◆ Activities ◆
1. In the court judgment, at what price per quintal did Peer Bux agree to supply Rab?
2. Repeat the court judgment word for word between "2. Mahabir Prasad, the" and "transferring his property.", inclusive.
----- Extracted text -----
High Court Of Judicature at Allahabad|18 May, 1972

JUDGMENT / ORDER

JUDGMENT Satish Chandra, J.
1. This seven Judge Full Bench has been constituted to consider the five Judge Full Bench decision of this Court in (1878-80) ILR 2 All 654 (FB) (Reference by the Board of Revenue, N.W.P.)
2. Mahabir Prasad, the applicant, made an application under Section 9, Provincial Insolvency Act, for declaration of Peer Bux, opposite party No. 1, as an in-solvant. It was alleged that Peer Bux had borrowed a sum of Rs. 4,000 from the applicant on 17-1-1967. He had agreed to supply 50 quintals of Rab at Rs. 80 per quintal in lieu of the borrowed sum-It was also agreed that in case of default Peer Bux would pay to the applicant the amount of profits at 50 per cent by way of damages. The transaction was evidenced by a deed of agreement and a receipt both dated 17-1-1967. Peer Bux did not supply the Rab as agreed and a sum of Rs. 4,000 was due from him. He had committed an act of insolvency by transferring his property.
----- Extracted data -----
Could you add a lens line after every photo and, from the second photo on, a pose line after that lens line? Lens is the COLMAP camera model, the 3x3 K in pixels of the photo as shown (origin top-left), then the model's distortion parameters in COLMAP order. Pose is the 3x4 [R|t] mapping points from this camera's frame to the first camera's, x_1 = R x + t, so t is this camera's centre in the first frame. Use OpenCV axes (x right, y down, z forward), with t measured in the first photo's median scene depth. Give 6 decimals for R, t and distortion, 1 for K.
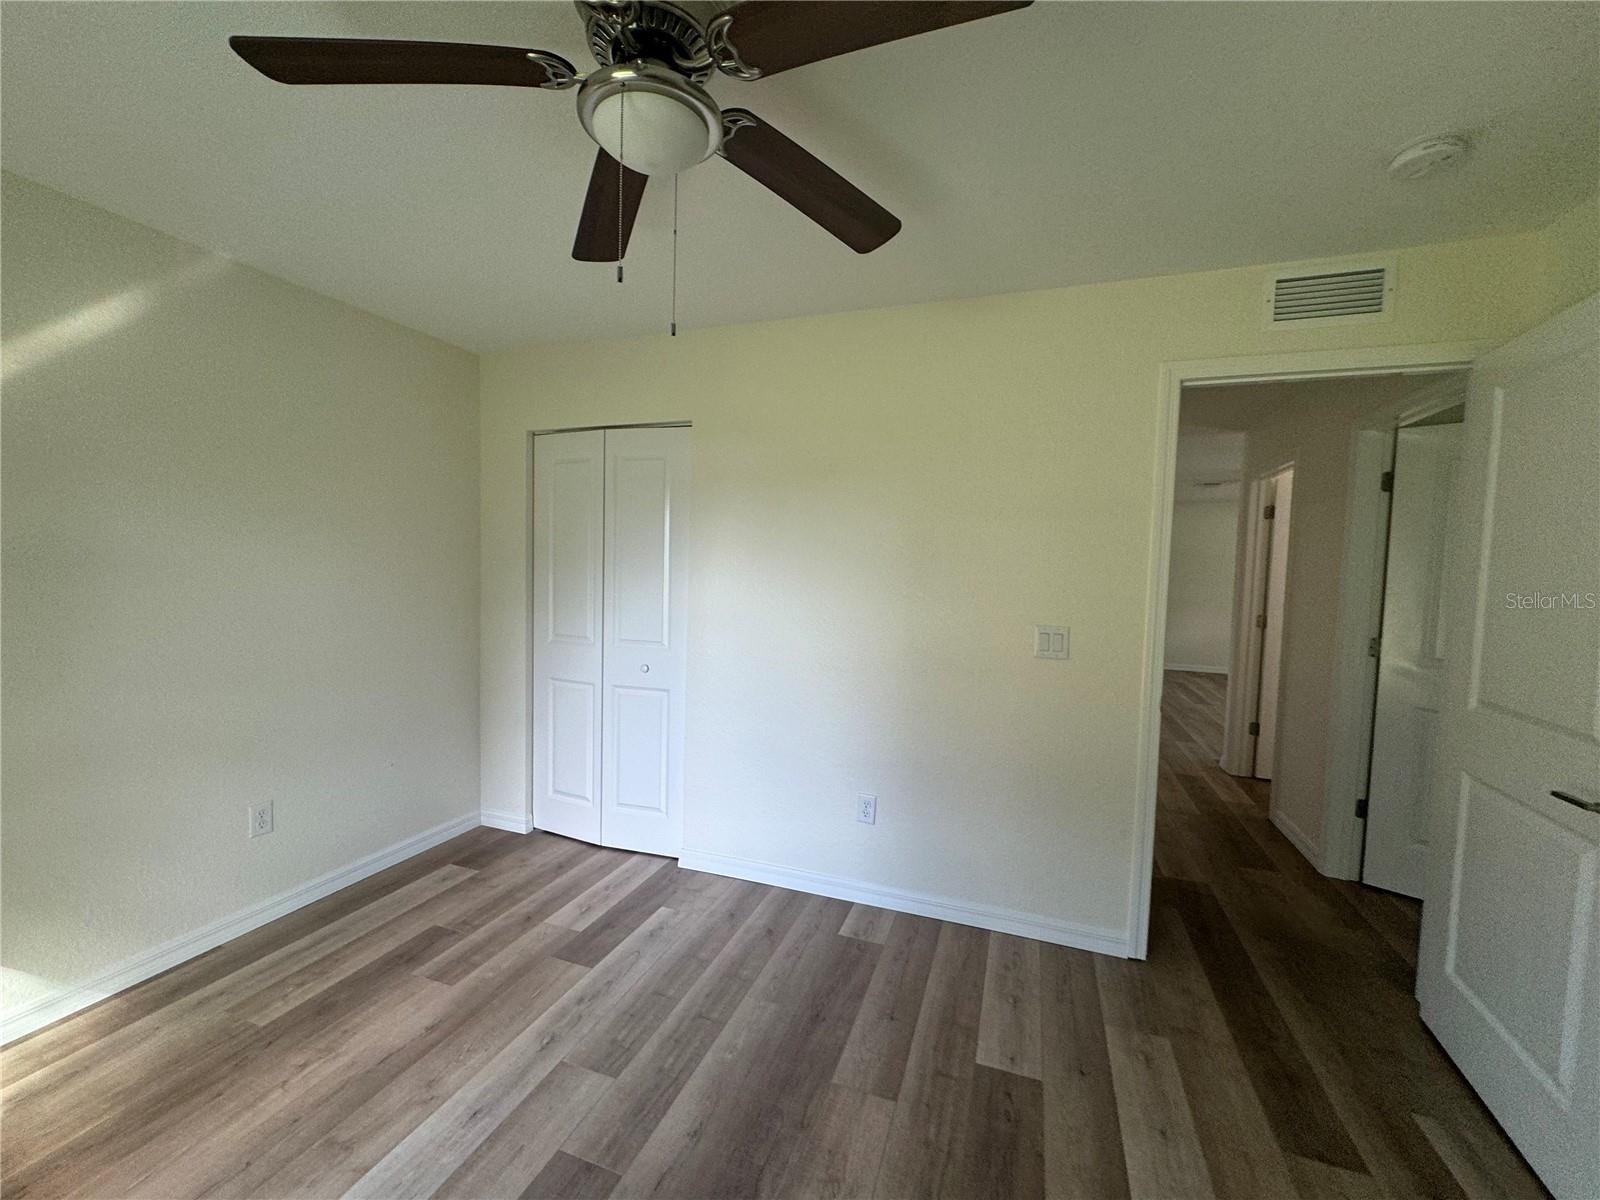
lens RADIAL K [[642.4, 0, 798.7], [0, 642.4, 600.2], [0, 0, 1]] dist [-0.000725, 0.000222]
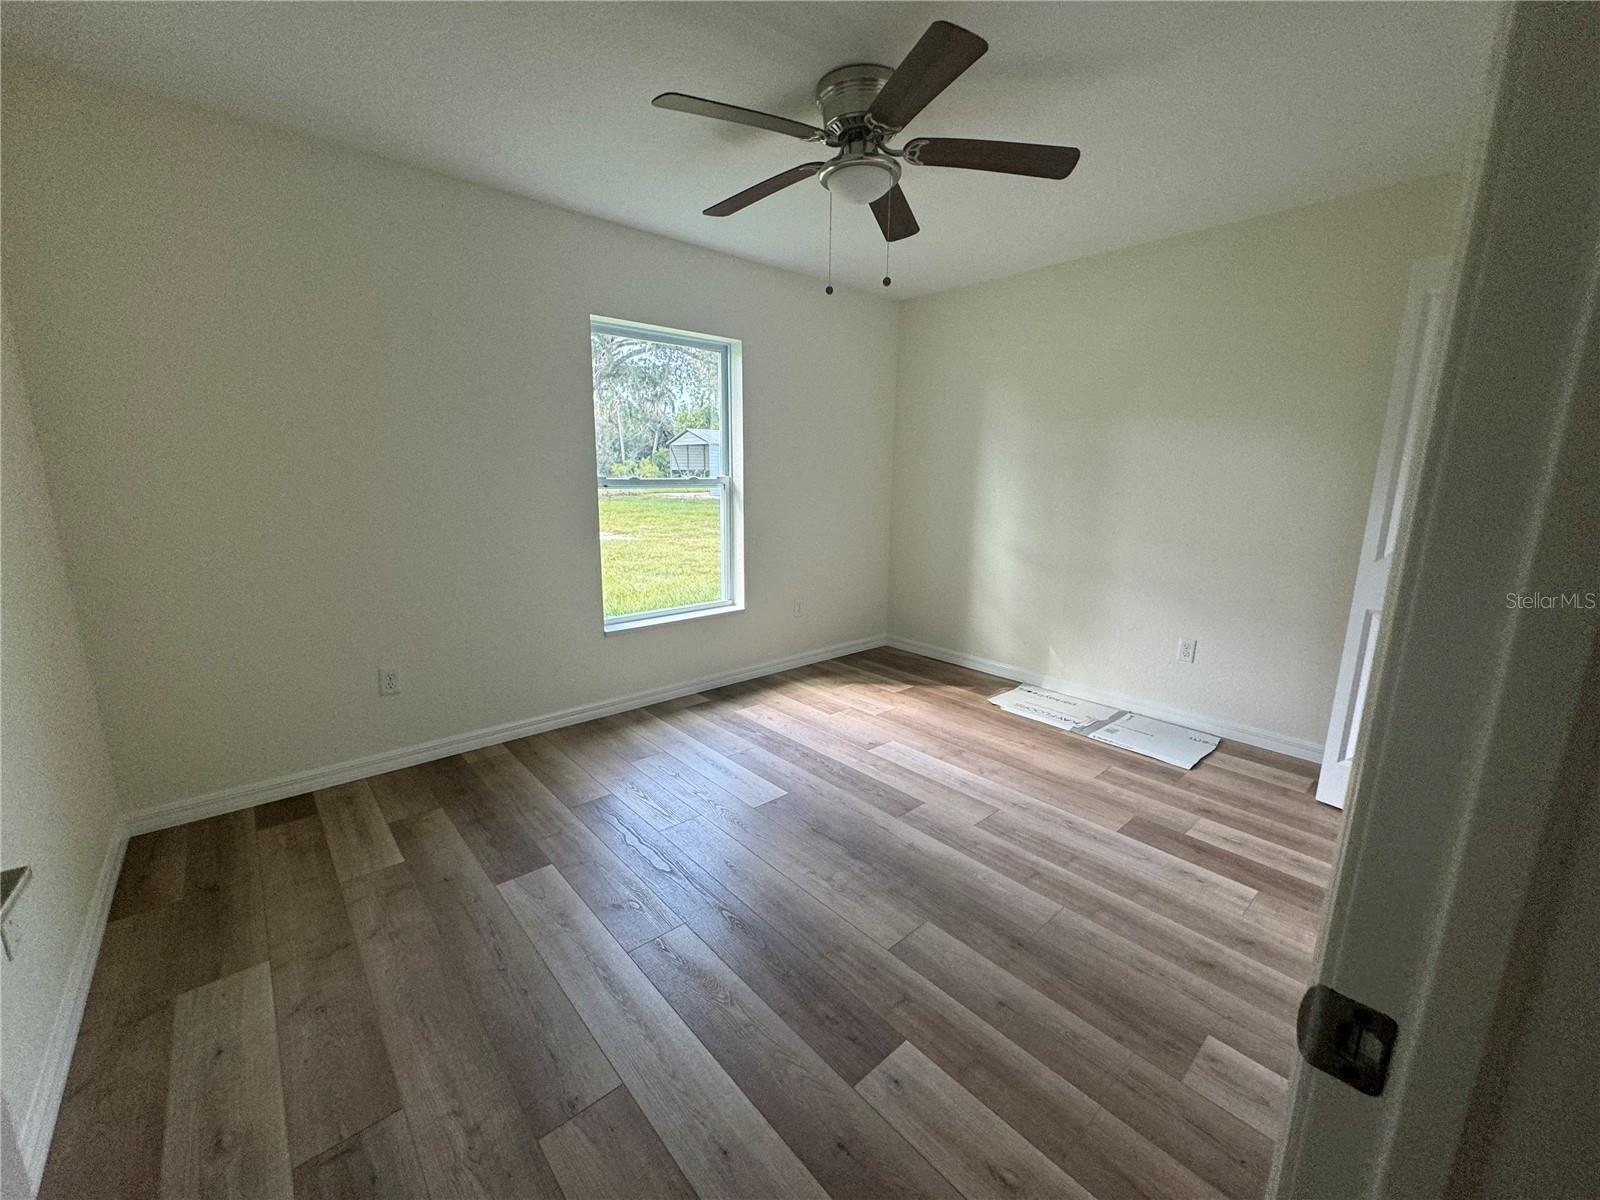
lens RADIAL K [[640.5, 0, 799.6], [0, 640.5, 600.6], [0, 0, 1]] dist [-0.003424, 0.001083]
pose [[-0.474177, 0.145242, -0.868367, 0.960442], [-0.074414, 0.976158, 0.203905, 0.028634], [0.877279, 0.161306, -0.452064, 1.161244]]
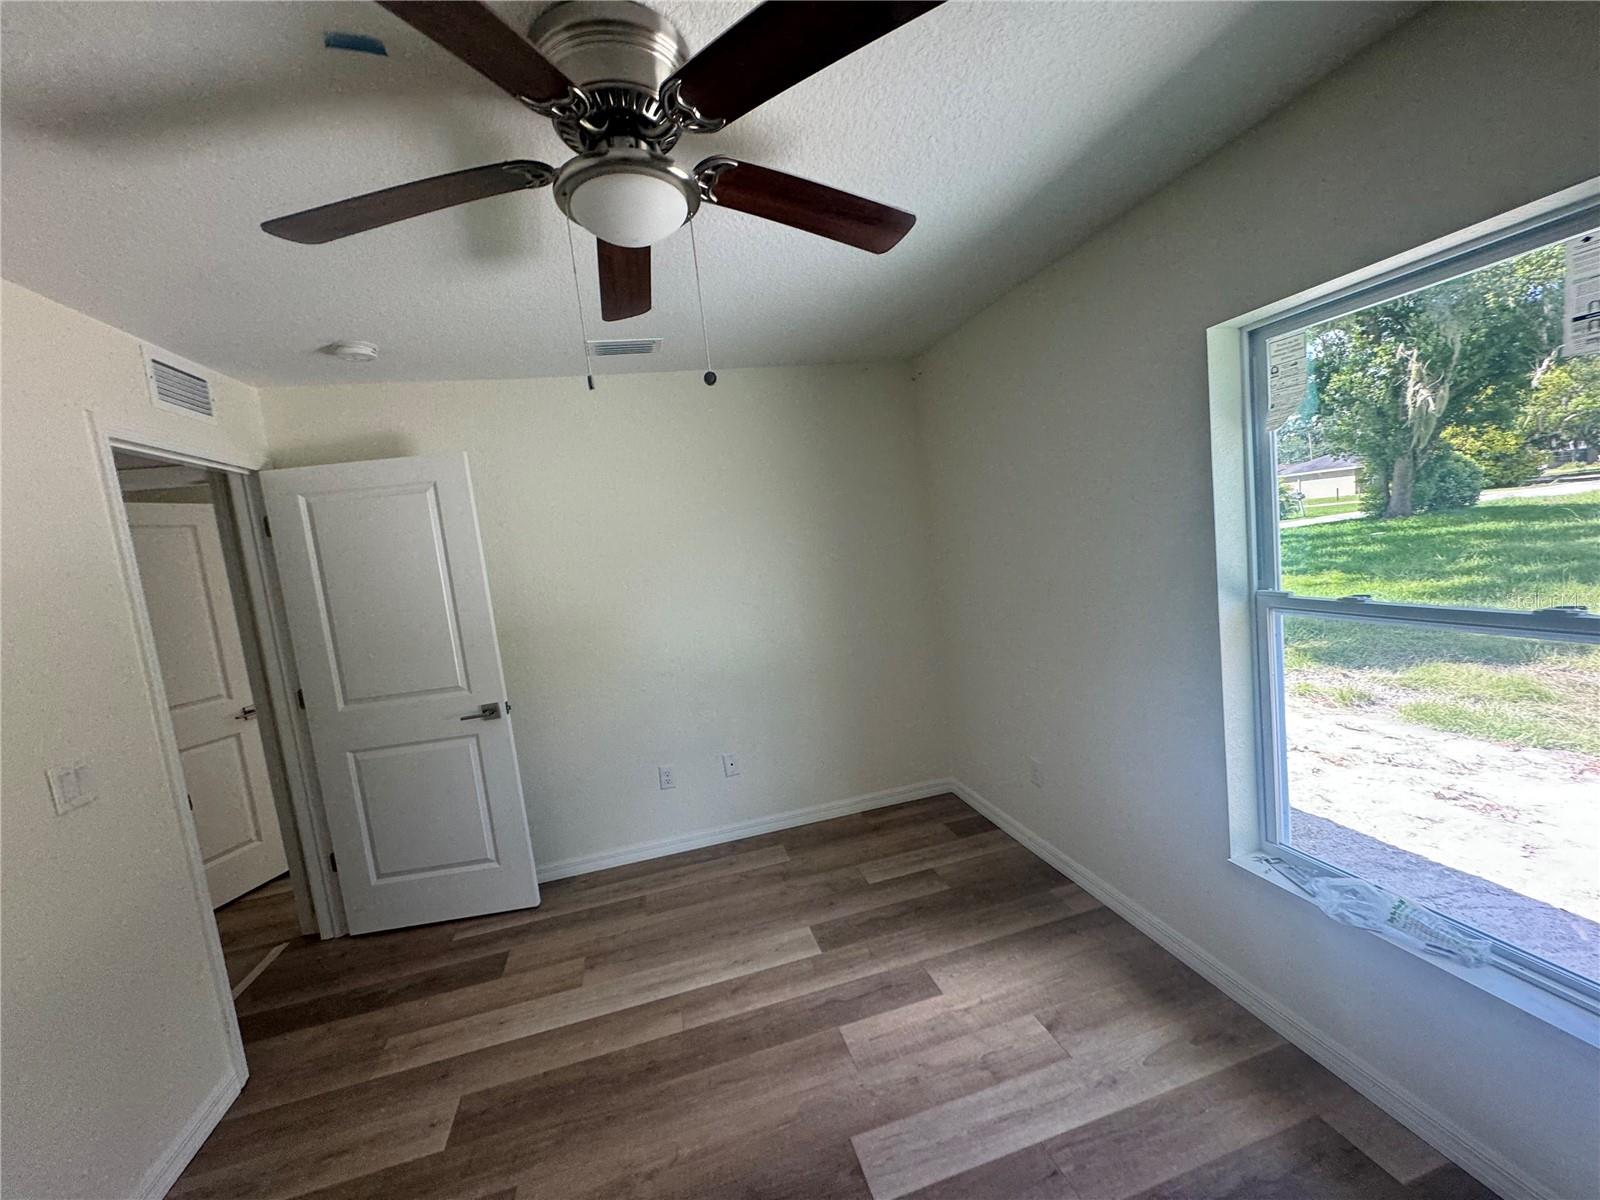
lens RADIAL K [[640.5, 0, 799.6], [0, 640.5, 600.6], [0, 0, 1]] dist [-0.003424, 0.001083]
pose [[-0.571478, -0.047204, 0.819259, -0.777194], [0.147305, 0.976227, 0.159001, -0.157405], [-0.807288, 0.211547, -0.550939, 0.927484]]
-----
◆ Answers to this exercise ◆
1. Rs. 80 per quintal

2.
2. Mahabir Prasad, the applicant, made an application under Section 9, Provincial Insolvency Act, for declaration of Peer Bux, opposite party No. 1, as an in-solvant. It was alleged that Peer Bux had borrowed a sum of Rs. 4,000 from the applicant on 17-1-1967. He had agreed to supply 50 quintals of Rab at Rs. 80 per quintal in lieu of the borrowed sum-It was also agreed that in case of default Peer Bux would pay to the applicant the amount of profits at 50 per cent by way of damages. The transaction was evidenced by a deed of agreement and a receipt both dated 17-1-1967. Peer Bux did not supply the Rab as agreed and a sum of Rs. 4,000 was due from him. He had committed an act of insolvency by transferring his property.